The applicable standard of judicial review in this FERS disability retirement case is set forth at 5 U.S.C. § 8461(d), which provides that disability retirement determinations of OPM, as affirmed by the Board, "are final and conclusive and are not subject to review." This standard of review was explained in Lindahl v. Office of Personnel Management, 470 U.S. 768, 791 (1985), wherein the Supreme Court held that in employee disability retirement cases before this court, although the factual underpinnings of disability determinations may not be judicially reviewed,

review is available to determine whether "there has been a substantial departure from important procedural rights, a misconstruction of the governing legislation, or some like error 'going to the heart of the administrative determination.' " [citation omitted].

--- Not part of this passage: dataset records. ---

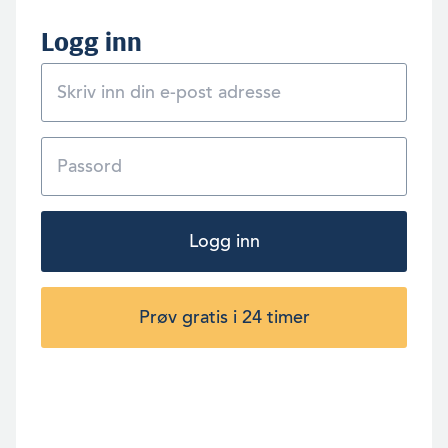
Logg inn
Logg inn
Prøv gratis i 24 timer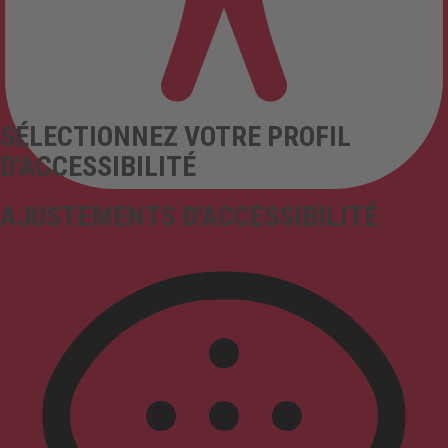
SÉLECTIONNEZ VOTRE PROFIL
D'ACCESSIBILITÉ
AJUSTEMENTS D'ACCESSIBILITÉ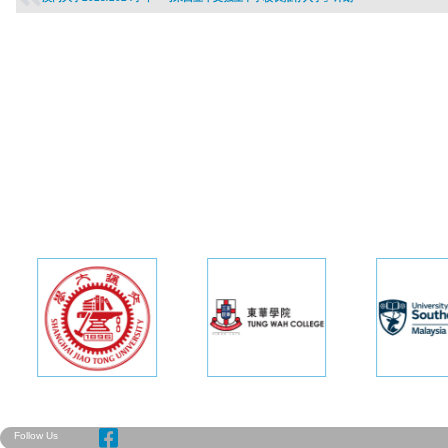
Follow Us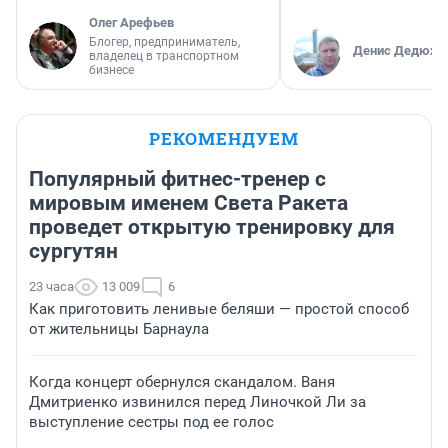
Олег Арефьев
Блогер, предприниматель,
Денис Дедюхи
владелец в транспортном
бизнесе
РЕКОМЕНДУЕМ
Популярный фитнес-тренер с
мировым именем Света Ракета
проведет открытую тренировку для
сургутян
23 часа
13 009
6
Как приготовить ленивые беляши — простой способ
от жительницы Барнаула
Когда концерт обернулся скандалом. Ваня
Дмитриенко извинился перед Линочкой Ли за
выступление сестры под ее голос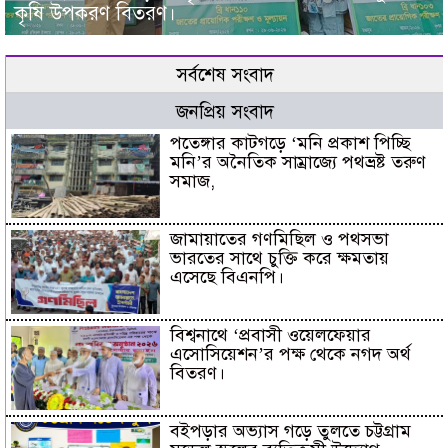
কৃষি উপকরণ বিতরণ।
সর্বশেষ সংবাদ
জনপ্রিয় সংবাদ
পতেঙ্গার কাটগড়ে ‘মনি প্রকাশ পিচ্ছি
মনি’র অনৈতিক সাম্রাজ্যে পথভ্রষ্ট তরুণ
সমাজ,
জামায়াতের গণমিছিল ও পথসভা
ভারতের সাথে চুক্তি করে ক্ষমতায়
এসেছে বিএনপি।
বিশ্বনাথে ‘প্রবাসী ওয়েলফেয়ার
এসোসিয়েশন’র পক্ষ থেকে নগদ অর্থ
বিতরণ।
বইপড়ার অভ্যাস গড়ে তুলতে চট্টগ্রাম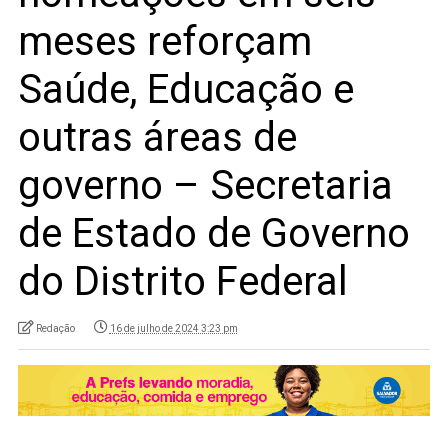
meses reforçam
Saúde, Educação e
outras áreas de
governo – Secretaria
de Estado de Governo
do Distrito Federal
Redação
16 de julho de 2024 3:23 pm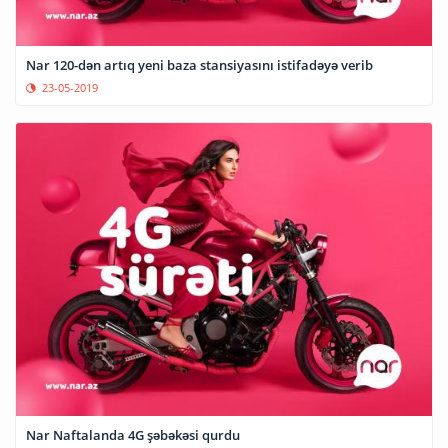
Nar 120-dən artıq yeni baza stansiyasını istifadəyə verib
23-05-2019
Nar Naftalanda 4G şəbəkəsi qurdu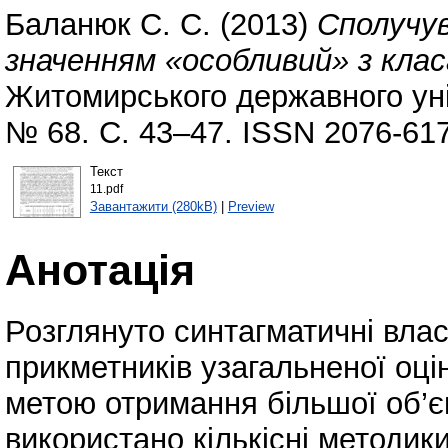
Баланюк С. С.
(2013)
Сполучув
значенням «особливий» з клас
Житомирського державного уні
№ 68. С. 43–47. ISSN 2076-61
Текст
11.pdf
Завантажити (280kB)
|
Preview
Анотація
Розглянуто синтагматичні влас
прикметників узагальненої оці
метою отримання більшої об’єк
використано кількісні методи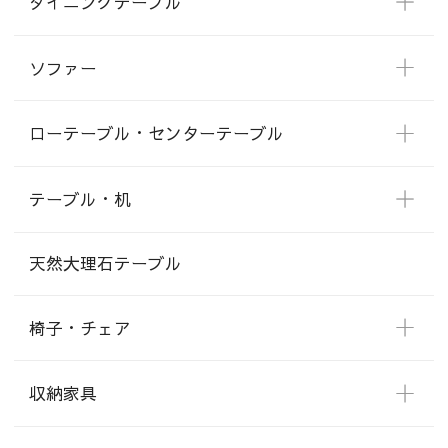
ダイニングテーブル
ソファー
ローテーブル・センターテーブル
テーブル・机
天然大理石テーブル
椅子・チェア
収納家具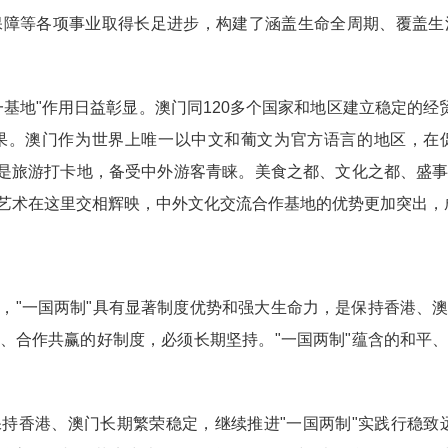
保障等各项事业取得长足进步，构建了涵盖生命全周期、覆盖生
基地"作用日益彰显。澳门同120多个国家和地区建立稳定的经
果。澳门作为世界上唯一以中文和葡文为官方语言的地区，在
处是旅游打卡地，备受中外游客青睐。美食之都、文化之都、盛
艺术在这里交相辉映，中外文化交流合作基地的优势更加突出，
，"一国两制"具有显著制度优势和强大生命力，是保持香港、
、合作共赢的好制度，必须长期坚持。"一国两制"蕴含的和平
持香港、澳门长期繁荣稳定，继续推进"一国两制"实践行稳致远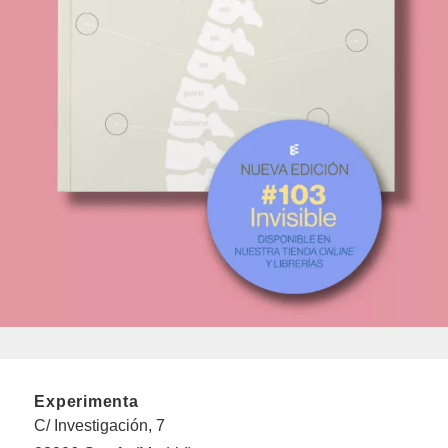
Experimenta
C/ Investigación, 7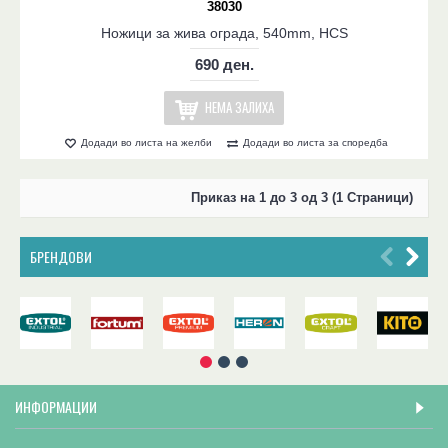
38030
Ножици за жива ограда, 540mm, HCS
690 ден.
НЕМА ЗАЛИХА
Додади во листа на желби
Додади во листа за споредба
Приказ на 1 до 3 од 3 (1 Страници)
БРЕНДОВИ
ИНФОРМАЦИИ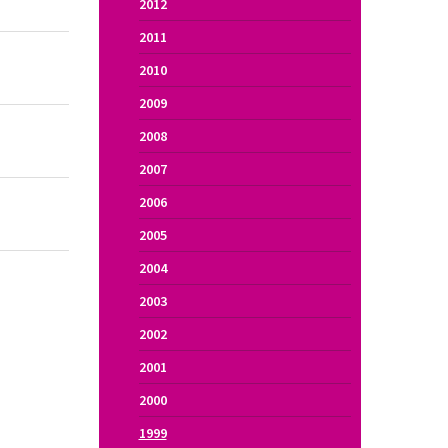
2008
2007
2006
2005
2004
2003
2002
2001
2000
1999
1998
1997
1996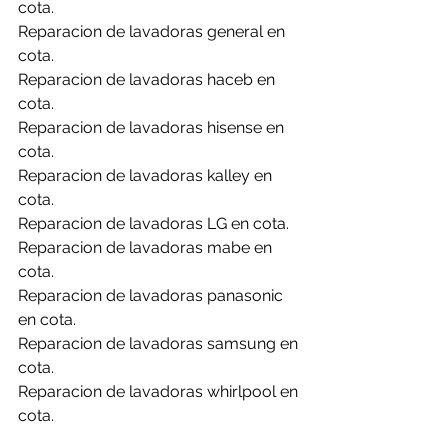
cota.
Reparacion de lavadoras general en 
cota.
Reparacion de lavadoras haceb en 
cota.
Reparacion de lavadoras hisense en 
cota.
Reparacion de lavadoras kalley en 
cota.
Reparacion de lavadoras LG en cota.
Reparacion de lavadoras mabe en 
cota.
Reparacion de lavadoras panasonic 
en cota.
Reparacion de lavadoras samsung en 
cota.
Reparacion de lavadoras whirlpool en 
cota.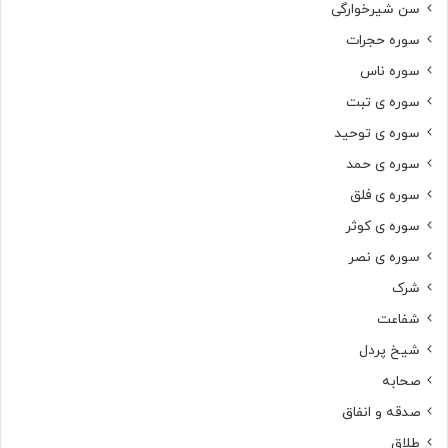
سن شیرخوارگی
سوره حجرات
سوره ناس
سوره ی تبت
سوره ی توحید
سوره ی حمد
سوره ی فلق
سوره ی کوثر
سوره ی نصر
شرک
شفاعت
شیخ پردل
صحابه
صدقه و انفاق
طلاق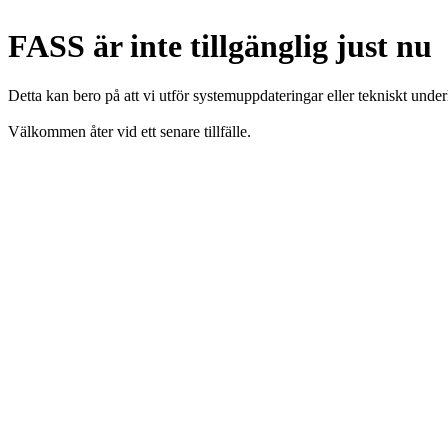
FASS är inte tillgänglig just nu
Detta kan bero på att vi utför systemuppdateringar eller tekniskt under
Välkommen åter vid ett senare tillfälle.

McCrary's appeal is based upon the argument that OPM's assessment of the medical and other factual evidence before it, and the MSPB's affirmance thereof, was improper. Specifically, McCrary alleges that the OPM erroneously failed to (1) "undertake credibility findings," (2) "defer to opinions of Petitioner's attending physicians," (3) "consider the combined impact of all of Petitioner's multiple disorders", and (4) "adequately develop the administrative record" (i.e., failed to produce adequate evidence of its own). To a large extent McCrary is merely arguing that the evidence conclusively establishes his disability and that therefore the board's decision finding otherwise is erroneous. We decline to review McCrary's arguments to the extent that they center on the weight accorded to the evidence and OPM's factual determinations of medical disability, because such a review is beyond the jurisdiction of this court. Smith v. Office of Personnel Management, 784 F.2d 397, 399-400 (Fed. Cir. 1986).

We have reviewed all of appellant's legal arguments, in connection with the record before us, to the extent that they address "a substantial departure from important procedural rights," or an error "going to the heart of the administrative determination." Under the limited standard of review available to this court, we find no basis that would warrant reversal or remand. Therefore, we affirm.